--- Records to process Enclosed Below ---

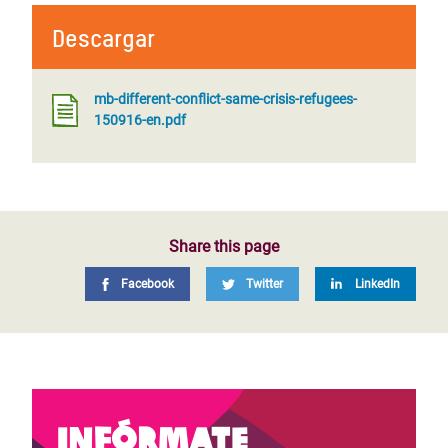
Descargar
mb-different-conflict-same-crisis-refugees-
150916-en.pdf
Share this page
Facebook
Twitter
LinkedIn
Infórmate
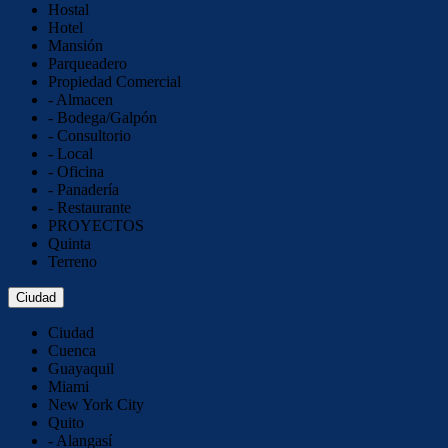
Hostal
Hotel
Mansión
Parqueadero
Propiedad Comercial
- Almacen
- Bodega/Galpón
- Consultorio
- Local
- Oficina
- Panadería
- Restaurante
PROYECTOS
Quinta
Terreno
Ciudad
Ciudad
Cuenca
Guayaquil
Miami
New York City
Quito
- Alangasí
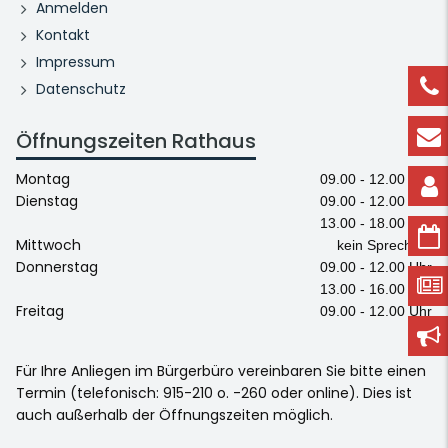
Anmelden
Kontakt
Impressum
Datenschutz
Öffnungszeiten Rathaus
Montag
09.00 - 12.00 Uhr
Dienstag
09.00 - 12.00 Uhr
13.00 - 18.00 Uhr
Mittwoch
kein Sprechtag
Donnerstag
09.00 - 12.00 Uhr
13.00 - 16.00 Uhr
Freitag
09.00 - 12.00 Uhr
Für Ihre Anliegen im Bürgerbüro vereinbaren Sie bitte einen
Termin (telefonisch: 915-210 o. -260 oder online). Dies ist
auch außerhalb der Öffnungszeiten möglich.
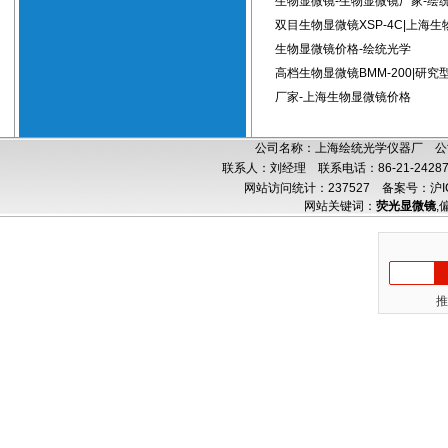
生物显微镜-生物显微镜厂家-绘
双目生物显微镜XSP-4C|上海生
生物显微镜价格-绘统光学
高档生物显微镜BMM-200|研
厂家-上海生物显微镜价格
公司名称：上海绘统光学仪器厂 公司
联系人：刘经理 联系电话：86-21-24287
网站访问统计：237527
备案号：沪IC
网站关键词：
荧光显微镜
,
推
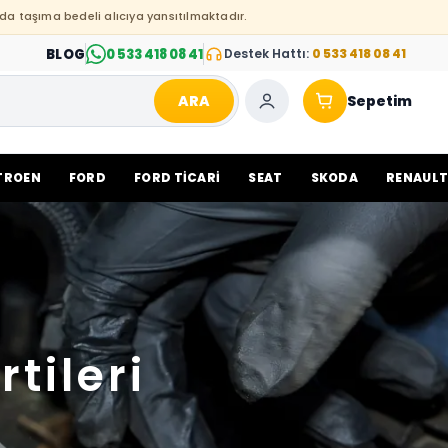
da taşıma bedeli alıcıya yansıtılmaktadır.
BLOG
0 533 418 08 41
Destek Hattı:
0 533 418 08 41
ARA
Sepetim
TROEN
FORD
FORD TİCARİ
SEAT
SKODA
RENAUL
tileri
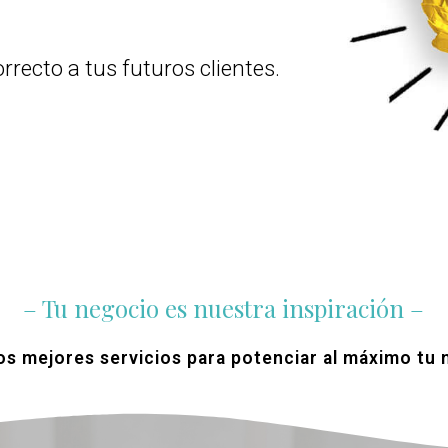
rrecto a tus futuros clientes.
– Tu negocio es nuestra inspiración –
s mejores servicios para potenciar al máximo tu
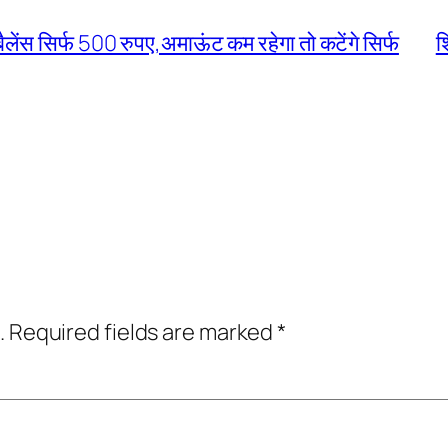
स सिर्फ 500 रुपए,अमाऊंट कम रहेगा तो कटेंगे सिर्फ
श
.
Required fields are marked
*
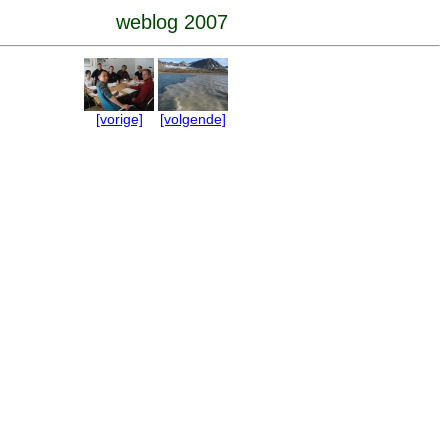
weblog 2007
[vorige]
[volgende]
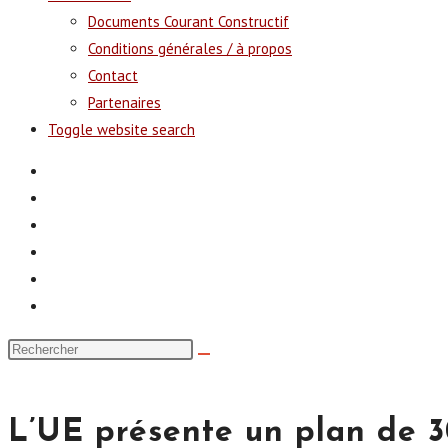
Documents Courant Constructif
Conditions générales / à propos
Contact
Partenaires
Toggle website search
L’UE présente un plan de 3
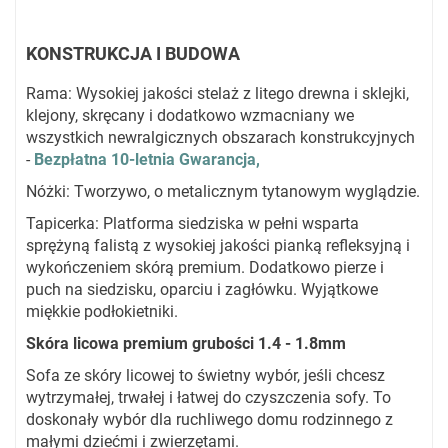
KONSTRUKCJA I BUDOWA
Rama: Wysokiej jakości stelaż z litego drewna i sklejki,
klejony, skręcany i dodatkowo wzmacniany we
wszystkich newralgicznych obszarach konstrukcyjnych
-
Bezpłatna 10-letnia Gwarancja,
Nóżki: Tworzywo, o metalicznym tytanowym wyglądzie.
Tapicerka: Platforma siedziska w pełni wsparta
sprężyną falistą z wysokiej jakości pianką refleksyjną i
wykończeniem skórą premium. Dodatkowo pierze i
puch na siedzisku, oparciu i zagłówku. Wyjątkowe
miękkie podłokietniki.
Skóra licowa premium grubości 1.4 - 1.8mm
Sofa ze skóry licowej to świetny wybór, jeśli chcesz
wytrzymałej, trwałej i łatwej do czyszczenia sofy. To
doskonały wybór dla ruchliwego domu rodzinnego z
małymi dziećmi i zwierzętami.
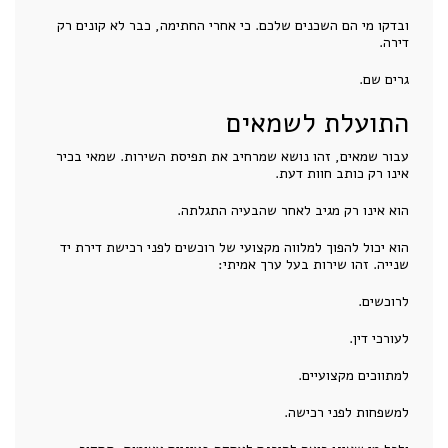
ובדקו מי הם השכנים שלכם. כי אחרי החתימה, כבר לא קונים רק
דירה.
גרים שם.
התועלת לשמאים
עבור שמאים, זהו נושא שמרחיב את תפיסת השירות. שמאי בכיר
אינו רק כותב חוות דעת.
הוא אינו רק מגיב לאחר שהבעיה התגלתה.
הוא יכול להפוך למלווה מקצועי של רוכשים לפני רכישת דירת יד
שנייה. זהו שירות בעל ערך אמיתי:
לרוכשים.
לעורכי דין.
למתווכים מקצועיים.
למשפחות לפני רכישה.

--- End of Enclosed Records to process ---
--- Records to process Enclosed Below ---

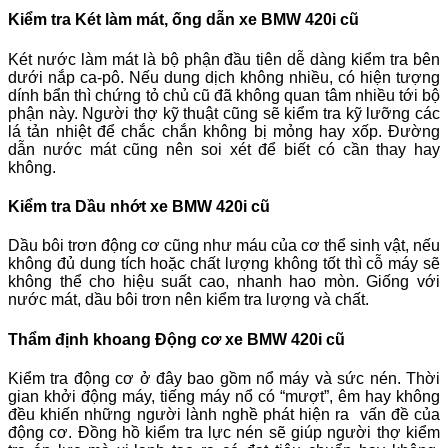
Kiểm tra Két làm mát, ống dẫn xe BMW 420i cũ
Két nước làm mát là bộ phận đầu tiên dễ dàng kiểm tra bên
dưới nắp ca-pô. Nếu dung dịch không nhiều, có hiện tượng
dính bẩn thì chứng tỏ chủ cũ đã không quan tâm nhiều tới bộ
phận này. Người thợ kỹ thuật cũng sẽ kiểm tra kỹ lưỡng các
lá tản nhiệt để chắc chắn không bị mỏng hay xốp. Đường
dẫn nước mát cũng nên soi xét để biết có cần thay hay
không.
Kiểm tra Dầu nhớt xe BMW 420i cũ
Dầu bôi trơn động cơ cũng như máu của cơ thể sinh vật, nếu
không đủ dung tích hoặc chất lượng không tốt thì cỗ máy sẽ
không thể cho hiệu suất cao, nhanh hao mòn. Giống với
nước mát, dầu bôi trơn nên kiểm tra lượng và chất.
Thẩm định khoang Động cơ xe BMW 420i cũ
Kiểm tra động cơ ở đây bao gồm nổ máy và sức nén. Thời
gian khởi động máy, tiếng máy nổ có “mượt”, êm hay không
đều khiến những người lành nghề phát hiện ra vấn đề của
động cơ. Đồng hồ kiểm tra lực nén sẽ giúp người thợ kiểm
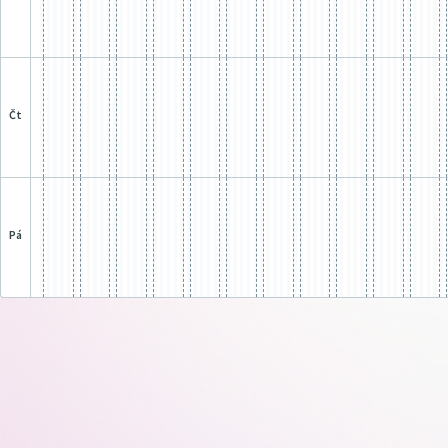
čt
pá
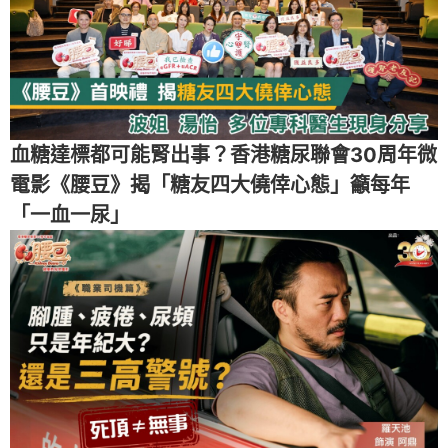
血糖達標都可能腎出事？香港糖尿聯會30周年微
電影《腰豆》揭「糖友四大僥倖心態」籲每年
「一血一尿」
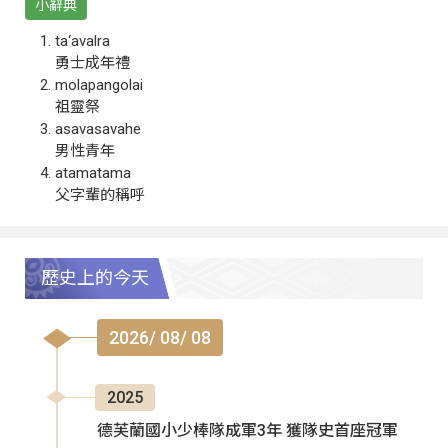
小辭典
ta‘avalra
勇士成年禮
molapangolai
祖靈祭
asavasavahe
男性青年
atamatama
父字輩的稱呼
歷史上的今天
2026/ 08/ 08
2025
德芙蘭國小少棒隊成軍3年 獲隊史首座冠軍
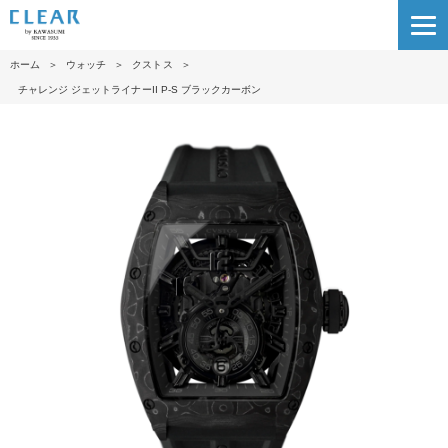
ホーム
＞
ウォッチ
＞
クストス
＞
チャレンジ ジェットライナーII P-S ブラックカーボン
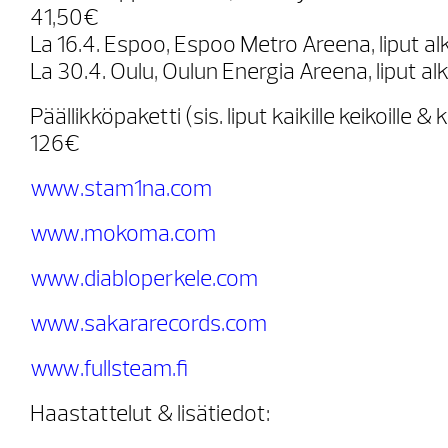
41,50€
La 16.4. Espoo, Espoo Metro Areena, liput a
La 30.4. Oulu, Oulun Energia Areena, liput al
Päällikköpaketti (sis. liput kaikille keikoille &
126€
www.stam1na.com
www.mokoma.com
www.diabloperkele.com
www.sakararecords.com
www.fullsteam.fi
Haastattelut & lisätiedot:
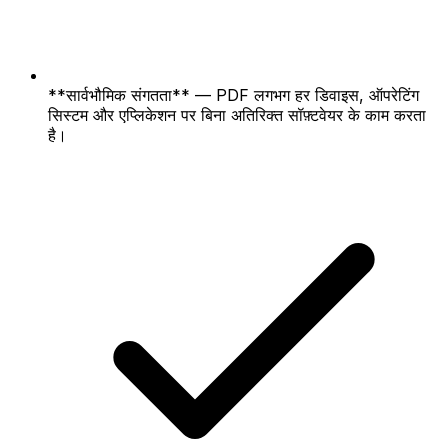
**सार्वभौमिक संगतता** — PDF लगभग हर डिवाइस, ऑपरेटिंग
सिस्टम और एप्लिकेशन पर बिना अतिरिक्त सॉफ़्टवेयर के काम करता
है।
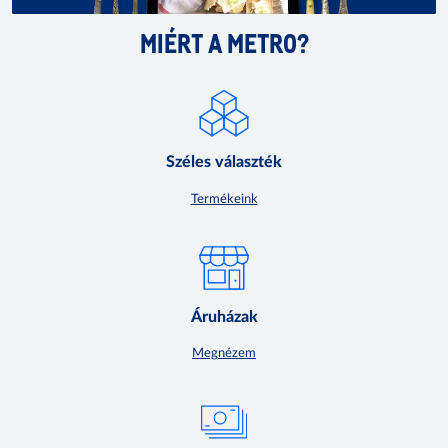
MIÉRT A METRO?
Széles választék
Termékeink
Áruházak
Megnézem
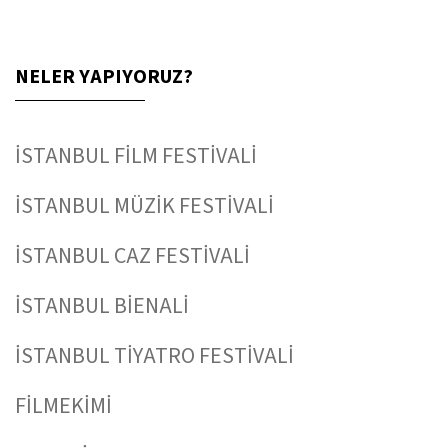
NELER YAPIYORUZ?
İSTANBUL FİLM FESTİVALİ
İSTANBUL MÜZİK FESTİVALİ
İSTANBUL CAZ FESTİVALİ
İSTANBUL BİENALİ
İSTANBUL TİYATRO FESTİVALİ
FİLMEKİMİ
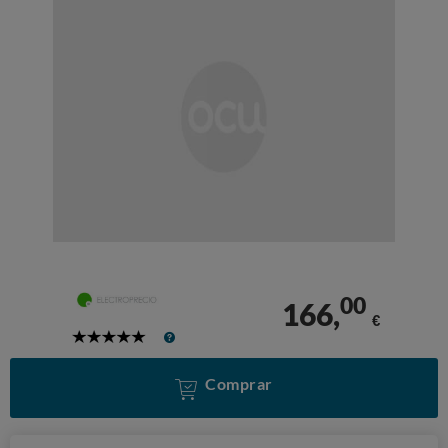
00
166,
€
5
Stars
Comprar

--- End of Enclosed Records to process ---

* **To-do item**: Among the records above, which lines hold the word "nước"? Copy each one.

* **Output**:
Két nước làm mát là bộ phận đầu tiên dễ dàng kiểm tra bên
dẫn nước mát cũng nên soi xét để biết có cần thay hay
nước mát, dầu bôi trơn nên kiểm tra lượng và chất.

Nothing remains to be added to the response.